* [TASKS TO COMPLETE]
• 1. According to the article on Treasury's list of tipped occupations, how many occupations does the final list include?
• 2. Continue the article on Treasury's "no tax on tips" occupation list from its last sentence.

* [SELECTED EXTRACT]

=====

The Treasury Department has officially released its final list of occupations eligible for the new “no tax on tips” deduction under the One Big Beautiful Bill Act (OBBBA). Published on October 2, 2025, the list offers the first formal look at how Treasury is applying the phrase “customarily and regularly receives tips.” The inclusion of certain roles may raise questions for employers, particularly where definitions differ from existing labor standards.
Notably, the list includes some occupations not traditionally recognized as tipped under current Department of Labor (DOL) rules, such as cooks, dishwashers, tattoo artists, and tour guides, indicating a broader interpretation of tipping practices across industries.
The Treasury’s final list organizes tipped occupations into eight broad categories; each assigned a three-digit code. This system is designed to help define eligibility for the OBBBA’s tip deduction:
- 100s – Beverage and Food Service
- 200s – Entertainment and Events
- 300s – Hospitality and Guest Services
- 400s – Home Services
- 500s – Personal Services
- 600s – Personal Appearance and Wellness
- 700s – Recreation and Instruction
- 800s – Transportation and Delivery
In total, 68 occupations are included. These roles represent a wide range of industries where tipping is either common or occurs on a regular basis.
While the Treasury list is intended to support a tax deduction under the OBBBA, it does not align with how the DOL defines tipped work under the Fair Labor Standards Act (FLSA). For example, under FLSA, roles like cooks and dishwashers are not eligible for tip pooling or the tip credit toward minimum wage. However, the Treasury included these occupations for the purpose of the deduction.
This difference may create some issues for employers that are subject to both tax and hourly wage rules. It is currently unclear whether the two agencies will seek to align their definitions in future guidance.
Potential adjustments for employers may need to be made following the broad scope of the Treasury’s list. Employers with workers who perform both tipped and non-tipped functions may benefit from reduced administrative burdens if both roles fall under the Treasury’s approved list. Businesses may need to reassess their tip-tracking systems to ensure proper documentation for the new deduction, even if their employees aren’t traditionally classified as tipped under the FLSA. Additionally, employers should be aware of the differences between Treasury and DOL definitions to remain complaint across both tax and labor regulations.

=====

(Collected data)
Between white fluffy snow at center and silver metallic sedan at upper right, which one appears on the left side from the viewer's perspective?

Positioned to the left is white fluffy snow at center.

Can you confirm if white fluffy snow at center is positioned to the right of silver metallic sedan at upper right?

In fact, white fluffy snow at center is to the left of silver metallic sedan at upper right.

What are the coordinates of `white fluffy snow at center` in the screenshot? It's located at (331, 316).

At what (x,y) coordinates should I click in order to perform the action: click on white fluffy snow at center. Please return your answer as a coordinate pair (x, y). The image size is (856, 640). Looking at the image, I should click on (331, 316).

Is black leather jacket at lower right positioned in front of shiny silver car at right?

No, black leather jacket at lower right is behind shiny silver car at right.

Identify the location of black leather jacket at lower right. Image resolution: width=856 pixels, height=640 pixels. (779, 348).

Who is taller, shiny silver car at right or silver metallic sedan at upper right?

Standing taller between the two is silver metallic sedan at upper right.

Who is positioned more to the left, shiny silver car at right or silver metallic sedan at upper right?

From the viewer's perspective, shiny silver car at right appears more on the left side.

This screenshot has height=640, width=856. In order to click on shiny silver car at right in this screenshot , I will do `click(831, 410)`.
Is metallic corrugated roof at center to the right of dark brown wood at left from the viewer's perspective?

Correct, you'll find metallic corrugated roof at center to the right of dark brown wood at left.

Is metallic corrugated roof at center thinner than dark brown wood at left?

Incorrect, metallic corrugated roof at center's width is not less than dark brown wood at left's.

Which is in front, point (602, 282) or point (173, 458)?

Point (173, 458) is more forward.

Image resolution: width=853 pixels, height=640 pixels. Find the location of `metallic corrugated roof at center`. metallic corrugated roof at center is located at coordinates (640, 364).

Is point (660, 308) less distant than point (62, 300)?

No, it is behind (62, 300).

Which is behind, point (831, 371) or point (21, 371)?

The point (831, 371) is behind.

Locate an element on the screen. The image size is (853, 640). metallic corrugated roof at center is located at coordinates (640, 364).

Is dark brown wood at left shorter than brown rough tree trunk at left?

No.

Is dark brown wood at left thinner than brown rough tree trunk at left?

=====

* [TASK-BY-TASK RESULTS]
• 1. 68 occupations.

• 2.
To prepare for the implementation of the new tip deduction, employers may want to take several steps. First, it’s important to review the final list of occupations released by Treasury to determine whether any roles within your organization are affected. This initial review can help identify employees who may be eligible for the deduction and flag any positions that could require further evaluation.
Next, employers should assess their current payroll and tip reporting processes to ensure they meet IRS requirements. Accurate tracking and documentation of tipped income will be essential for both compliance and for employees seeking to claim the deduction.
Additionally, staying informed of future guidance from both the Treasury Department and the Department of Labor will be important. As the implementation continues, more guidance may be provided, especially where rules or definitions overlap or conflict.
The Treasury Department has indicated that the final list is “substantially the same” as the preliminary version released earlier in 2025. While few changes are expected, additional clarification may be issued as tax season approaches or in response to ongoing public comment and feedback. For now, the final list provides a clearer framework for understanding which occupations may qualify for the tip deduction under the OBBBA, even in cases where those roles are not traditionally classified as tipped positions under labor regulations.
If you have questions about how this development could impact your business or your employees, we suggest you consult with your tax advisor or legal counsel. We will continue to monitor updates from Treasury and other federal agencies and share new information as it becomes available.